In the early days of October each year, the award of the Nobel Prize reminds me that secular ages have their saints too, not least those formally recognized at the culmination of a process akin to canonization. As in religious times so also in secular, when the official powers disdain to recognize a popular figure, the folk proceed to loft certain people into undying visibility for long veneration. Today’s announcement that Liu Xiaobo, the incarcerated Chinese activist, has won the Peace Prize coincides with Google’s celebration of John Lennon’s birthday on its search page. The British government is also prone to grant titles of nobility to leading practitioners of popular arts; no doubt that happens elsewhere too.
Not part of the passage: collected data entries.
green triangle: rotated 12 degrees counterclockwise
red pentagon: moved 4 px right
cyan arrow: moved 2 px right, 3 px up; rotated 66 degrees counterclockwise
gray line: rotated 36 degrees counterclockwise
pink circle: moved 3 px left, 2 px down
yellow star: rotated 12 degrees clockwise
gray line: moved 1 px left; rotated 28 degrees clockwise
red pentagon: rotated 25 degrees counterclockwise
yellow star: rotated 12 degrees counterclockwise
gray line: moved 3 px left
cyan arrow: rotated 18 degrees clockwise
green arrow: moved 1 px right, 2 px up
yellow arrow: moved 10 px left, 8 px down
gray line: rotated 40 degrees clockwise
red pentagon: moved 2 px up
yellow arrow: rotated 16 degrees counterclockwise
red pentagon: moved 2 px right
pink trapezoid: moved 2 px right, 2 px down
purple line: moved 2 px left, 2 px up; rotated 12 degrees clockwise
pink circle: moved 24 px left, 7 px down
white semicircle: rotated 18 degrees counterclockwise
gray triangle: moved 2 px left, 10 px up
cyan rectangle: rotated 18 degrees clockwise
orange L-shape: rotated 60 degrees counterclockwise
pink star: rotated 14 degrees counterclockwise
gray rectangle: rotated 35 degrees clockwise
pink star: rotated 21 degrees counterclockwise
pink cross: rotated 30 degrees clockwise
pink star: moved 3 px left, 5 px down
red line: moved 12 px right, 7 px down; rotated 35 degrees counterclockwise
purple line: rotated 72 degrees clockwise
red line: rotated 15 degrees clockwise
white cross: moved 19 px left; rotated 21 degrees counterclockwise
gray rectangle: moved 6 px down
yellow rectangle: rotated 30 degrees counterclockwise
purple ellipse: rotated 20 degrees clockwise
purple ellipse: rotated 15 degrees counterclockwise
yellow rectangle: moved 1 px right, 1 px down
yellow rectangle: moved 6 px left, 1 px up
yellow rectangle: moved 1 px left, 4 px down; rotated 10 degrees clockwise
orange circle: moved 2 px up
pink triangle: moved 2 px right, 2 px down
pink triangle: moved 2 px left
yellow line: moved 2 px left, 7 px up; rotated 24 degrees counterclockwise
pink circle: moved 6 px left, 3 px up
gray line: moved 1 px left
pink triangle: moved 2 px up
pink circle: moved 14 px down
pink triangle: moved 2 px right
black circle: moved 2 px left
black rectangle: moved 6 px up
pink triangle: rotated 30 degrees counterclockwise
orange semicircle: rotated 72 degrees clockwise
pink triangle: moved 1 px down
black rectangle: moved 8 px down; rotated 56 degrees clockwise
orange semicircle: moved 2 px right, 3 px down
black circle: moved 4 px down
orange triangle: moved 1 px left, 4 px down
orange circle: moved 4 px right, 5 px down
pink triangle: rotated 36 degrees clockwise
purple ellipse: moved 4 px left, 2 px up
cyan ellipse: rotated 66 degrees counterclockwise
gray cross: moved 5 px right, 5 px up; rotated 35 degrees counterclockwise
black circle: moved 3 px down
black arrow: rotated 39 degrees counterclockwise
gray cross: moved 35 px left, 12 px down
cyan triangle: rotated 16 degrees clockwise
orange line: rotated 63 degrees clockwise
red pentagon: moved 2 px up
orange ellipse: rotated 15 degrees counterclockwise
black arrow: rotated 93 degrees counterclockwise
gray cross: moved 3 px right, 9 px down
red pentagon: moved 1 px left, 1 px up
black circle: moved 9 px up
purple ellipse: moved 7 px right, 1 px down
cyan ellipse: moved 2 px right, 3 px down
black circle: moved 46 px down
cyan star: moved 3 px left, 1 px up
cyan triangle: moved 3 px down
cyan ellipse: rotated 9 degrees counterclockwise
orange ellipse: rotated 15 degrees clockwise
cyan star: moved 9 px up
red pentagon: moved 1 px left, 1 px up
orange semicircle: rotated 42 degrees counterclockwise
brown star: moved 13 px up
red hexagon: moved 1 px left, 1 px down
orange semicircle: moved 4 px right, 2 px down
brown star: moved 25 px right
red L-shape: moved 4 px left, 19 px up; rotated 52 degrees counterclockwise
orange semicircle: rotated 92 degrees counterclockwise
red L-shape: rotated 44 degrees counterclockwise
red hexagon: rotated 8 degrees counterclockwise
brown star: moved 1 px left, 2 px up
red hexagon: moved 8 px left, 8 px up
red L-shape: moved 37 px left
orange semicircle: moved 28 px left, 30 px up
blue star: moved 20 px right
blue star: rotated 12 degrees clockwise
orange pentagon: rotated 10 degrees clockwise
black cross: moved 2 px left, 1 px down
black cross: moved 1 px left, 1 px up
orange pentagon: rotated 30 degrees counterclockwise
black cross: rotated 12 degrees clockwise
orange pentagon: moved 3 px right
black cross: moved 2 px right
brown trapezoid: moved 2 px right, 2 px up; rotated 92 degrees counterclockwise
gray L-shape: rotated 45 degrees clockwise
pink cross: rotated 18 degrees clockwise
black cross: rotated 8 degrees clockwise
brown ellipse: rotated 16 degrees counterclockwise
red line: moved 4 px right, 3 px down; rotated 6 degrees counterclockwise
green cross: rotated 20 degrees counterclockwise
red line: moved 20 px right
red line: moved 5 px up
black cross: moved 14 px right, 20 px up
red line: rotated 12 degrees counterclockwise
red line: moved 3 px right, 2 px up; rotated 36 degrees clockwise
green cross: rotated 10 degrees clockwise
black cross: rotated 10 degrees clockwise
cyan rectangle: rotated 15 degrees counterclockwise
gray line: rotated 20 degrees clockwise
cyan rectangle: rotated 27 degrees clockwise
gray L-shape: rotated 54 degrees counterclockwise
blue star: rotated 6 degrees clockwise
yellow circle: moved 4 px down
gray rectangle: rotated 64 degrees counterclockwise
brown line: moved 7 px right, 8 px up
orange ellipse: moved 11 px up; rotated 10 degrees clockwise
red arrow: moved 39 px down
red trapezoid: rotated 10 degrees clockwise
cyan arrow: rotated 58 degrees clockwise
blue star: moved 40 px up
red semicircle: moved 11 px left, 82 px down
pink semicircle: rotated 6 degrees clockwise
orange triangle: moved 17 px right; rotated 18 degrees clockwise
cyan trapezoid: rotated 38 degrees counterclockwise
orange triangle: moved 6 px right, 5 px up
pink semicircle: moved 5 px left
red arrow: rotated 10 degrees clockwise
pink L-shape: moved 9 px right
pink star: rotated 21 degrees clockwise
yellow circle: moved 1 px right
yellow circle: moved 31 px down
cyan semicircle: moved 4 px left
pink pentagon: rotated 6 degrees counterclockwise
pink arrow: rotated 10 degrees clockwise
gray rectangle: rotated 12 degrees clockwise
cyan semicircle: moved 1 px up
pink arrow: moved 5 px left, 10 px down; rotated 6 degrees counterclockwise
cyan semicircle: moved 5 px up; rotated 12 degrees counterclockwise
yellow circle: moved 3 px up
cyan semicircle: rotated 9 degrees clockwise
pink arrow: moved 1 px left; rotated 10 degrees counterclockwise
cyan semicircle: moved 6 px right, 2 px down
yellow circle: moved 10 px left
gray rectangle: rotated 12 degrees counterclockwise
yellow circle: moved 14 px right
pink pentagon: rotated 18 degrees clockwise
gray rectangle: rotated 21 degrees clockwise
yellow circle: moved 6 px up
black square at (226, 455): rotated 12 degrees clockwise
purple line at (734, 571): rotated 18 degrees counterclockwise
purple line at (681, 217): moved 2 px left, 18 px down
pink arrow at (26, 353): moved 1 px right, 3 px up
The Nobel Prize, established in 1901, is granted for physics, chemistry, physiology or medicine, literature, and peace. In 1968 the Prize in Economic Sciences was added. Notice here the absence of the word “Nobel” in front of the word “Prize”—at least on Nobelprize.org. The foundation administers that prize too, but it was established by a bank, the Sveriges Riksbank, in celebration of its 300th anniversary and in memory of Alfred Nobel.
Unlike religious sainthood, which postdates a person’s passing sometimes by many years, the top secular prize is awarded only to the living. The Nobel’s reach, to be sure, is beyond mere physical science, but in my lifetime certainly the literary prize has tended to go to writers who’ve resonated with modernity rather than with tradition. An aura of conflict surrounds this year’s peace prize—as in other years as well—sure to anger the Chinese. I’m reminded of Matthew 10:34: “Think not that I am come to send peace on earth: I came not to send peace, but a sword.” The Nobel Committee didn’t quite get it right. I’ve always approved of titles like “revolutionary” and “assassin”—but “activist” doesn’t quite measure up. In China the Mandate of Heaven is bestowed on people who storm the citadels with sword in hand…or, in modern times, tossing dynamite.